→ Work instructions:
Reproduce, word for word, the stretch of the Cherokee news excerpt below that opens with the words containing "Cherokee sophomore John" and closes with "six-run third inning.".

→ Passage:
..............................
The juveniles, ages 10, 12 and 15, were charged Monday afternoon by Cherokee police with reckless use of fire. The fire apparently started in a vacant third-floor apartment in the building that the youngsters were using as a club house. Police said the youths gained access to the building by climbing a drain pipe at the rear.

Jerry Corbett of Spencer, an investigator for the State Fire Marshal's Office, said Monday that he determined that the fire was accidental and that fireworks played a part in the incident. Corbett, who has been in Cherokee for two days, said the investigation has been completed.

The boys were released to the custody of their parents and the case has been turned over to Juvenile Court authorities.

The fire resulted in smoke, and water damage to the locker plant, which is located on the first floor of the building.

Fusfield's womens' apparel store, 200 W. Main St., will be starting a going-out-of business sale this week, manager Kathy Jones said Monday night.

She said the closing date has not yet been determined, as that will depend on how the closing sale goes.

Fusfield's, a chain of four stores, is based in Sioux Falls and is owned by Dick Peterson of Sioux Falls.

Mayor Robert Fassler's request that a 67-cent-per-thousand tax levy for capital improvements be established will be presented to the Cherokee City Council when it meets in regular session at 6:30 p.m. tonight at the Community Center.

To be approved, such a property tax levy would have to be approved by the voters. The tax would bring in an estimated $53,649 for use on designated projects.

Effective Saturday, a reorganization of delivery schedules will mean the in-town and rural postal carriers will make their rounds 30 minutes later than at present, the Cherokee Post Office has announced.

The changes will not affect any other operations of the post office, including pickup of mail at drop boxes, the announcement said.

Cherokee's rookie pitching staff couldn't cope with a hard-hitting Emmetsburg club here Monday as the E-Hawks rolled to a convincing 12-7 victory.

Cherokee sophomore John Pearse started on the mound and went four innings, giving up nine runs on 10 hits including a three-run homer by E-Hawk Bob Kliegl in Emmetsburg's six-run third inning.

Then Cherokee Coach Larry Weede brought in eighth-grader Kyle Peterson, who gave up three runs on five hits in three and two-thirds innings.

"We didn't walk the runs in… Emmetsburg just hit us hard," said Weede. Pearse struckout three and walked four, while Peterson fanned one and walked four.

Emmetsburg turned a slim 2-1 lead into an 8-1 margin on three big hits in the third inning that produced six runs. In addition to Kliegl's three-run homes, the E-Hawk came up with two more singles to take advantage of a walk and a Cherokee error.
..............................
→ Listed entries:

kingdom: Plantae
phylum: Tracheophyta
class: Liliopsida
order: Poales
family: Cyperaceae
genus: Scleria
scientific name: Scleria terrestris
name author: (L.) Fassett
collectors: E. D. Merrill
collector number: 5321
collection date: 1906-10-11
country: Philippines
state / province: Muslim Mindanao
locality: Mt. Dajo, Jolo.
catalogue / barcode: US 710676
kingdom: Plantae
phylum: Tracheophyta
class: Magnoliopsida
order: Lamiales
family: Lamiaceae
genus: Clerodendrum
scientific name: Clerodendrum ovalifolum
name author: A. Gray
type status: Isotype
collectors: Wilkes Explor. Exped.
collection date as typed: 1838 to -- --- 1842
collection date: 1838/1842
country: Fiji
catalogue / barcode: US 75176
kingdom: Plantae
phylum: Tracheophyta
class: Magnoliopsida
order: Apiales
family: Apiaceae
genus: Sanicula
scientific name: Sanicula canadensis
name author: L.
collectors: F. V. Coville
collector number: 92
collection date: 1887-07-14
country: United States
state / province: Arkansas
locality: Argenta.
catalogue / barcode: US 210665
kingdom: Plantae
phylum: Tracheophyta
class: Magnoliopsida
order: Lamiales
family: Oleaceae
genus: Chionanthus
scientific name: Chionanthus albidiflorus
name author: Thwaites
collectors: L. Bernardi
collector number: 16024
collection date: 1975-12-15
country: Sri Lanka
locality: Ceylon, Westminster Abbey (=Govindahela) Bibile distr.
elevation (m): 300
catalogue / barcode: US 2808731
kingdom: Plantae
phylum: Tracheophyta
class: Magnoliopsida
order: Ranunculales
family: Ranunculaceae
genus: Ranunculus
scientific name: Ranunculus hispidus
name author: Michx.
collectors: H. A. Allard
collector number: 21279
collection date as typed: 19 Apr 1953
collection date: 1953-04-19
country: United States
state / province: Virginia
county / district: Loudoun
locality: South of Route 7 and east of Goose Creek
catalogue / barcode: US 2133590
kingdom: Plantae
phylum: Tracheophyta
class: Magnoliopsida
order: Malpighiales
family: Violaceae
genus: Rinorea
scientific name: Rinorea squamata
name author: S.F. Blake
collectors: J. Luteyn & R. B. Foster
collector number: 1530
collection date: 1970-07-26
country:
..............................
→ Answer below:
Cherokee sophomore John Pearse started on the mound and went four innings, giving up nine runs on 10 hits including a three-run homer by E-Hawk Bob Kliegl in Emmetsburg's six-run third inning.